Archive for the 'Databases' Category

Going for the one?

Friday, December 7th, 2007

The question is, would one database be superior to many? This is, as usual, more complicated that it at first seems.

From a practical point of view, the amount of data involved is no great shakes: for example, one might compare the amounts involved with, say, the transaction history of a large retail site. It would take three years or so to accumulate as much data as this company produces as the retail site produces in a day. At this level, almost any type of database is available, even those with supposed scalability issues such as MySQL.

So if size is not important, what is?

In the first instance, resilience may be a problem, especially in the case of a media organisation tied to publication deadlines. Imagine the whole thing crashing, with perhaps an estimated restoration time of 18 hours.

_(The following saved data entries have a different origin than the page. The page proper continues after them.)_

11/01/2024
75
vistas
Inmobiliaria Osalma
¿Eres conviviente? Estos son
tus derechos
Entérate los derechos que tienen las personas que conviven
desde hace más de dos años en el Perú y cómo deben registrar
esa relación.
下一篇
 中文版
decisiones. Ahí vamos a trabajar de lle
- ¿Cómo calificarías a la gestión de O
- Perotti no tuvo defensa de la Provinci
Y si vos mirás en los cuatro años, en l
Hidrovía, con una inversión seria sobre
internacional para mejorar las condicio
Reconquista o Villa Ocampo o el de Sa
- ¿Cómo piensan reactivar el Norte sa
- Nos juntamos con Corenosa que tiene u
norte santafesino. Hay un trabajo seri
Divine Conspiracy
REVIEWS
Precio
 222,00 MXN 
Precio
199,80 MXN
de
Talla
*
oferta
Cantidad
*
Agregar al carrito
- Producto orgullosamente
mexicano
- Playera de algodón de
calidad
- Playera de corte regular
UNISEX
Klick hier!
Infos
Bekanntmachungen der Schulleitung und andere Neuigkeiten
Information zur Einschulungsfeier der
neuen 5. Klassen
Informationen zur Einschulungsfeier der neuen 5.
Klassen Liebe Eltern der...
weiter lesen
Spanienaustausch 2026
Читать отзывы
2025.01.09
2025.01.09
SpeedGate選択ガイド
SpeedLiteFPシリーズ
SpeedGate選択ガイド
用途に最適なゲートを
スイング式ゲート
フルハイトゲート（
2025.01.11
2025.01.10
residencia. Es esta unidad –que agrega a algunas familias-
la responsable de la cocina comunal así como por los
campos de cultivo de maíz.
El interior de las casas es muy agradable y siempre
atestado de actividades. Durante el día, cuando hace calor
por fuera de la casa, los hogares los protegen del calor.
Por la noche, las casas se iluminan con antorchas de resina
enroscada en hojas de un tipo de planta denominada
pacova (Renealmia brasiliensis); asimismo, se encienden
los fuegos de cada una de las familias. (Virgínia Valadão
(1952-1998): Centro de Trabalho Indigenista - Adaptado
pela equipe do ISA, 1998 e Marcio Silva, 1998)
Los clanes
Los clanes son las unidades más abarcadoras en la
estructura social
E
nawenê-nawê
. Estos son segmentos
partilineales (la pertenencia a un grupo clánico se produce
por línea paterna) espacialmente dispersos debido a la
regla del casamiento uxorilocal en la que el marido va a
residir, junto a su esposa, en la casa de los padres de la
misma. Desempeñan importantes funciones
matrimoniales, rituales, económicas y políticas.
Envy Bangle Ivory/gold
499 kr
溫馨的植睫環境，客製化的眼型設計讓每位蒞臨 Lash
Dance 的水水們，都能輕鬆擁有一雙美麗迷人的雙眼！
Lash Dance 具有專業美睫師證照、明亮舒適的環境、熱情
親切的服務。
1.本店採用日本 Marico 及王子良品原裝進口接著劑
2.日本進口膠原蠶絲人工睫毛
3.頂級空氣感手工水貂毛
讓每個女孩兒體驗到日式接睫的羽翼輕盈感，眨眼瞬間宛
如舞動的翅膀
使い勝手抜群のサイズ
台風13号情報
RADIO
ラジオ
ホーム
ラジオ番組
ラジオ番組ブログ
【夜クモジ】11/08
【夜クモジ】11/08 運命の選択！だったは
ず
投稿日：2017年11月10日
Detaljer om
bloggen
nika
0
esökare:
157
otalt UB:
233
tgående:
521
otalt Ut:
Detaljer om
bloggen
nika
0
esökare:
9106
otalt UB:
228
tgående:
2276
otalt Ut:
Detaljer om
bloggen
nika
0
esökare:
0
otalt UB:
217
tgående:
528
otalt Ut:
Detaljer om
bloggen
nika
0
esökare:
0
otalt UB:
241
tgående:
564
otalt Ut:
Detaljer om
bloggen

  • For online, such a delay may mean at least 18 hours of downtime, with associated loss of revenue from ad banners and click thrus as well as any online sales.
  • For print, workarounds could probably mean that copy was saved locally and added to the database at a later time; however, the exact timing of the crash would be important — the closer to deadline, the more damaging.

With a large single database, every catastrophic outage would hit all teams. In this case some fall back position would be a necessity, for example real-time mirroring of the database. Yet the amount of data means than there would be little noticeable affect on performance.

An alternative would be a single large database with local repositories. In this case in the event of a catastrophic failure, teams could carry on using data stored in the repositories, with the main database being updated when it comes back online.

Another alternative is to use many smaller linked databases with front end software carrying out necessary housekeeping to ensure co-ordination. With a multiple database option it may be harder maintain integrity: with many smaller databases comes the opportunity for users to add their own tables (possibly complicating the situation). A multiple database solution would ideally require more complex policing.

The main overhead in all these scenarios is that the amount of data involved, which is not great. This should be an encouragement to mirror any datbase, no matter how big it might be to ensure continuity of supply in the event of calamity: this might also mean mirroring the databases at a remote venue to ensure complete security.

All your databases are belong to us

Thursday, December 6th, 2007

My latest project is to analyse the content database strategy of a major multimedia publishing company.

Like many media companies around today, its business model has changed dramatically to take on board different methods of broadcasting its output. And like many media companies around today, that business model has grown organically in an almost haphazard way, finding short-term fixes to meet the challenge of the moment.

This is not a question of cutting corners; much expensive work has been undertaken. But the bottom line is that media companies seldom have the luxury of stepping back from the everyday grind to properly assess where they are right now, let alone how they should progress from here.

That’s where I come in. As someone involved in content supply and manipulation for the best part of 20 years, I am a fresh pair of eyes. Nevertheless, the headaches have started to kick in around 11.30am each day, as I try to unpick the problems.

Simply put, they have added to their portfolio of databases as the years have gone by: from the weekly publication of a magazine, to the daily output of a web site and now the regular production of books, and all with the aim of running a joined-up operation, both online and off.

They now have three separate content databases, each with its own shelflife and tell-by dates; each with its peculiar naming conventions, and each with its needs and opportunities.

Is it possible to get all three databases talking the same language? It should be. After all databases are simple structured collections of information, manipulated by mathematical rules and logical expressions. Actually, it turns out in this case that what most of the protagonists really mean when they talk about a database is actually a Content Management System. It’s a forgiveable slip; after all, a CMS is simply the front end of a database. The complication is having THREE Content Management Systems feeding into three vectors of transmission — to the web AND print.

Right now, my first task is simply to describe this on paper: call it a springboard to a place where I can begin to formulate possibilities. What follows over the next six weeks is anyone’s guess. At least I’ve got a good supply of headache pills.